Wellcome Sanger Institute uncovers secrets of Crusades by sequencing DNA of 13th-century skeletons
The work of geneticists has given new insight into our understanding of 13th-century Crusaders.
Scientists at the Wellcome Sanger Institute have unravelled the secrets of nine skeletons found in a burial pit in Sidon, Lebanon, by analysing ancient DNA extracted from them.
Their findings confirm that the warriors travelled from western Europe to the near East, where they mixed, had children with local people and recruited them to their religious cause.
Dr Chris Tyler-Smith, from the Wellcome Sanger Institute, said: “Historical documents tell us the names of the nobility who led the Crusades, but the identities of the soldiers remained a mystery.
“Genomics gives an unprecedented view of the past and shows the Crusaders originated from western Europe and recruited local people of the near East to join them in battle. The Crusaders and near Easterners lived, fought and died side by side.”
During the Crusades, a series of religious wars fought between 1095 and 1291, the Christian invaders attempted to claim the near East.
Archaeologists recently uncovered 25 skeletons from the 13th century of men who had died violently in battle. They had suffered blunt force injuries to their skulls and other bones, and their bodies were disposed of in the pit and burned. Clues such as European shoe buckles, a coin and carbon-14 dating analysis prompted archaeologists to believe the human remains were Crusaders.
They also found an isolated skull nearby.
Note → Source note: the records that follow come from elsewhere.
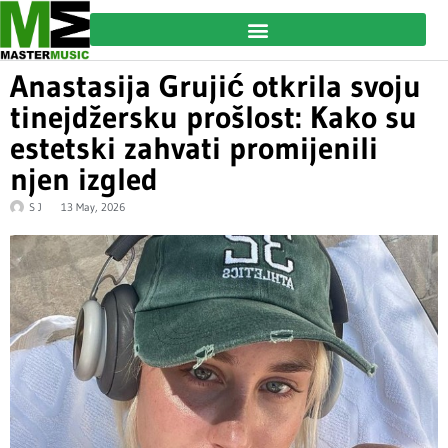
Anastasija Grujić otkrila svoju
tinejdžersku prošlost: Kako su
estetski zahvati promijenili
njen izgled
S J
13 May, 2026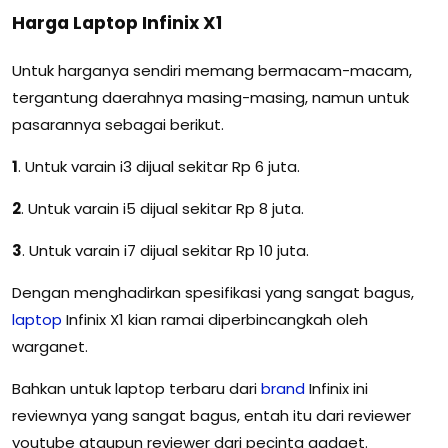
Harga Laptop Infinix X1
Untuk harganya sendiri memang bermacam-macam,
tergantung daerahnya masing-masing, namun untuk
pasarannya sebagai berikut.
1
. Untuk varain i3 dijual sekitar Rp 6 juta.
2
. Untuk varain i5 dijual sekitar Rp 8 juta.
3
. Untuk varain i7 dijual sekitar Rp 10 juta.
Dengan menghadirkan spesifikasi yang sangat bagus,
laptop
Infinix X1 kian ramai diperbincangkah oleh
warganet.
Bahkan untuk laptop terbaru dari
brand
Infinix ini
reviewnya yang sangat bagus, entah itu dari reviewer
youtube ataupun reviewer dari pecinta gadget.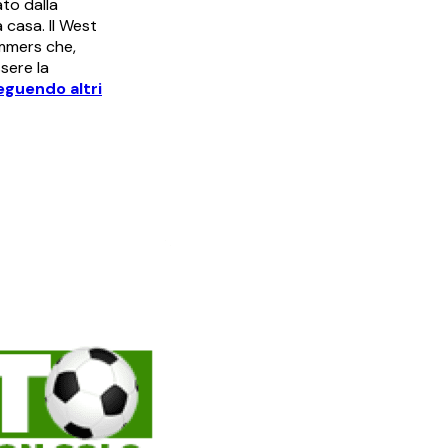
to dalla
a casa. Il West
mmers che,
sere la
seguendo altri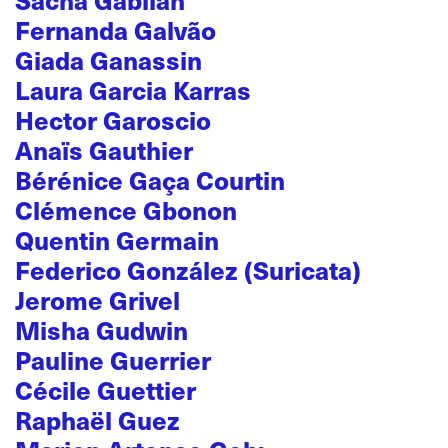
Fernanda Galvão
Giada Ganassin
Laura Garcia Karras
Hector Garoscio
Anaïs Gauthier
Bérénice Gaça Courtin
Clémence Gbonon
Quentin Germain
Federico González (Suricata)
Jerome Grivel
Misha Gudwin
Pauline Guerrier
Cécile Guettier
Raphaël Guez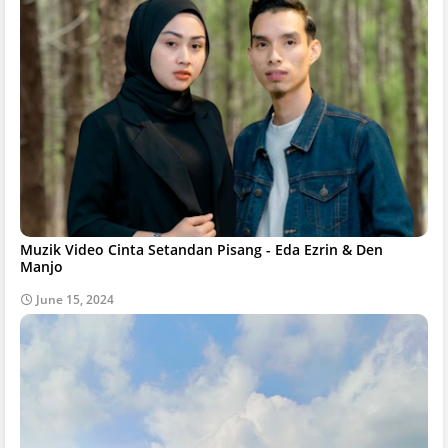
Muzik Video Cinta Setandan Pisang - Eda Ezrin & Den
Manjo
June 15, 2024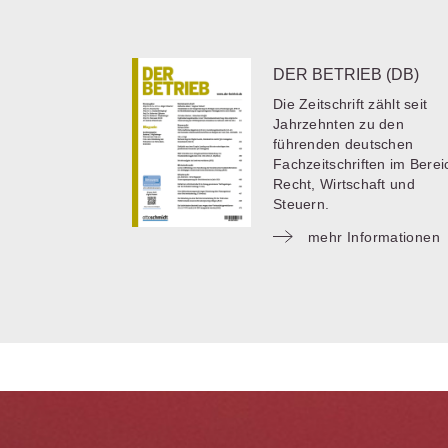
DER BETRIEB (DB)
Die Zeitschrift zählt seit
Jahrzehnten zu den
führenden deutschen
Fachzeitschriften im Berei
Recht, Wirtschaft und
Steuern.
mehr Informationen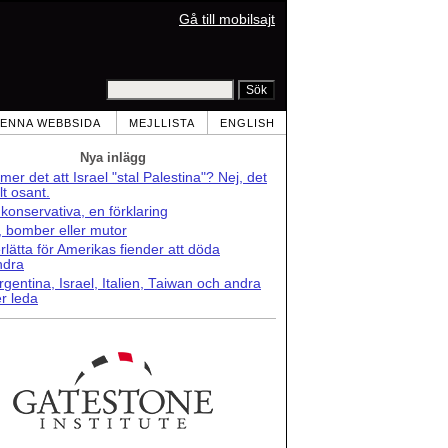
Gå till mobilsajt
ENNA WEBBSIDA
MEJLLISTA
ENGLISH
Nya inlägg
er det att Israel "stal Palestina"? Nej, det
lt osant.
konservativa, en förklaring
r, bomber eller mutor
lätta för Amerikas fiender att döda
ndra
rgentina, Israel, Italien, Taiwan och andra
r leda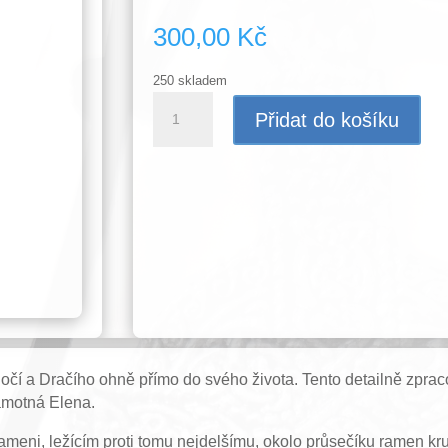
300,00
Kč
250 skladem
Kargan
Přidat do košíku
(Elenin
přívěšek)
množství
očí a Dračího ohně přímo do svého života. Tento detailně zpra
samotná Elena.
rameni, ležícím proti tomu nejdelšímu, okolo průsečíku ramen kru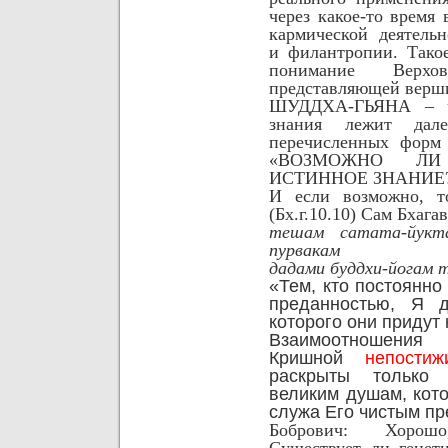
через какое-то время
кармической деятельн
и филантропии. Тако
понимание Верхо
представляющей верш
ШУДДХА-ГЬЯНА – чи
знания лежит дал
перечисленных форм 
«ВОЗМОЖНО ЛИ
ИСТИННОЕ ЗНАНИЕ
И если возможно, то
(Бх.г.10.10) Сам Бхаг
тешам сатата-йукт
пурвакам
дадами буддхи-йогам 
«Тем, кто постоянно
преданностью, Я 
которого они придут 
Взаимоотношени
Кришной
непостиж
раскрыты только
великим душам, кото
служа
Его чистым п
Бобрович: Хорош
Существует ли генет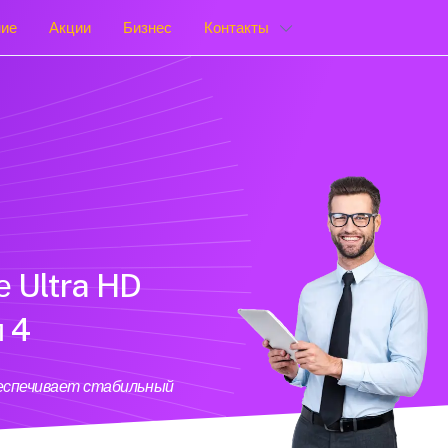
ние
Акции
Бизнес
Контакты
е Ultra HD
 4
беспечивает стабильный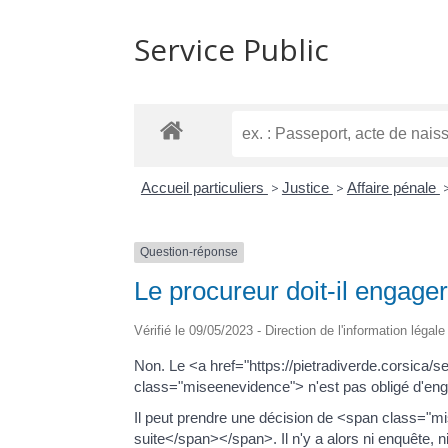
Service Public
Accueil particuliers
>
Justice
>
Affaire pénale
Question-réponse
Le procureur doit-il engager
Vérifié le 09/05/2023 - Direction de l'information légal
Non. Le <a href="https://pietradiverde.corsica
class="miseenevidence"> n'est pas obligé d'eng
Il peut prendre une décision de <span class=
suite</span></span>. Il n'y a alors ni enquête, n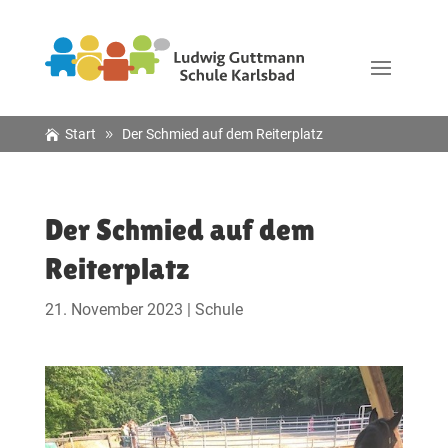
Start
Der Schmied auf dem Reiterplatz
Der Schmied auf dem
Reiterplatz
21. November 2023
|
Schule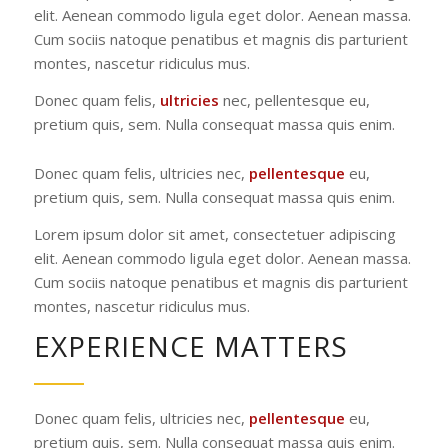
elit. Aenean commodo ligula eget dolor. Aenean massa.
Cum sociis natoque penatibus et magnis dis parturient
montes, nascetur ridiculus mus.
Donec quam felis,
ultricies
nec, pellentesque eu,
pretium quis, sem. Nulla consequat massa quis enim.
Donec quam felis, ultricies nec,
pellentesque
eu,
pretium quis, sem. Nulla consequat massa quis enim.
Lorem ipsum dolor sit amet, consectetuer adipiscing
elit. Aenean commodo ligula eget dolor. Aenean massa.
Cum sociis natoque penatibus et magnis dis parturient
montes, nascetur ridiculus mus.
EXPERIENCE MATTERS
Donec quam felis, ultricies nec,
pellentesque
eu,
pretium quis, sem. Nulla consequat massa quis enim.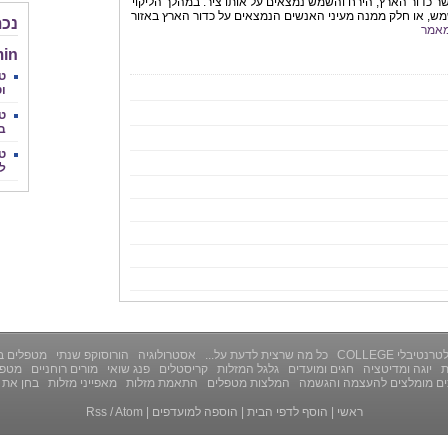
שר כדור הארץ, הירח והשמש נמצאים על אותו ציר. במהלך הליקוי
ש, או חלק ממנה מעיני האנשים הנמצאים על כדור הארץ באזור
נכת
אמר
in
טי
וט
טל
ב
טו
לצ
רנטיבלי COLLEGE
כל מה שרצית לדעת על...
אסטרולוגיה
הורוסוקפ שנתי
מטפלים ב
ת
יוגה ומדיטציה
חגים ומועדים
גלגל המזלות
קריסטלים
פנג שואי
מורים רוחניים
מטפל
ים מומלצים להעצמה והגשמה
המלצות מטפלים
התאמת מזלות
מאפייני מזלות
בחן את 
ראשי
|
הוסף לדפי הבית
|
הוספה למועדפים
|
Atom
/
Rss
It has been suggested that the head may have been thrown into the opposition’s camp to spread disease and damage morale.
Scientists at the Sanger Institute worked with the archaeologists at the excavation site to transfer the bones of the nine skeletons from Lebanon to the laboratory at Hinxton.
DNA extraction experts then took small portions of the 800-year-old DNA from the temporal bone in the skulls for sequencing – particularly challenging tasks, as the bodies had been burned and buried in a warm and humid climate, where DNA degrades quickly.
An ultra-sterile working environment was established to prevent contamination of the samples with their own DNA, which would have rendered them useless.
Sanger Institute scientists were then able to carry out the first whole-genome sequences of the DNA from the skeletons. The work relied on recent advances in DNA extraction and sequencing technology.
The study – reported in American Journal of Human Genetics – confirmed that the skeletons were indeed those of Crusaders.
Three individuals were Europeans of diverse origins, including Spain and Sardinia, four were near Easterners recruited to the cause and two had mixed genetic ancestry, which suggests they were the descendants of mixed relationships between Crusaders and near Easterners.
But the genetic influence of the Crusaders in the region was short-lived.
By sequencing the DNA of people living in Lebanon some 2,000 years ago, long before the Crusades, the researchers have shown that today’s Lebanese population is genetically similar to the Roman Lebanese. This suggests the Crusades had no lasting impact on the genetic make-up of the people of Lebanon.
Dr Marc Haber, from the Sanger Institute, said: “The Crusaders travelled to the near East and had relationships with the local people, with their sons later joining to fight their cause. However, after the fighting had finished, the mixed generation married into the local population and the genetic traces of the Crusaders were quickly lost.”
The work is an indication of how advances in genetics can help us to reinterpret or better understand history.
Dr Claude Doumet-Serhal, director of the Sidon excavation site in Lebanon, said: “I was thrilled to discover the genetic identities of the people who lived in the near East during the Crusades. Only five years ago, studies like this would not have been possible.
“The uniting of archaeologists and geneticists creates an incredible opportunity to interpret significant events throughout history.”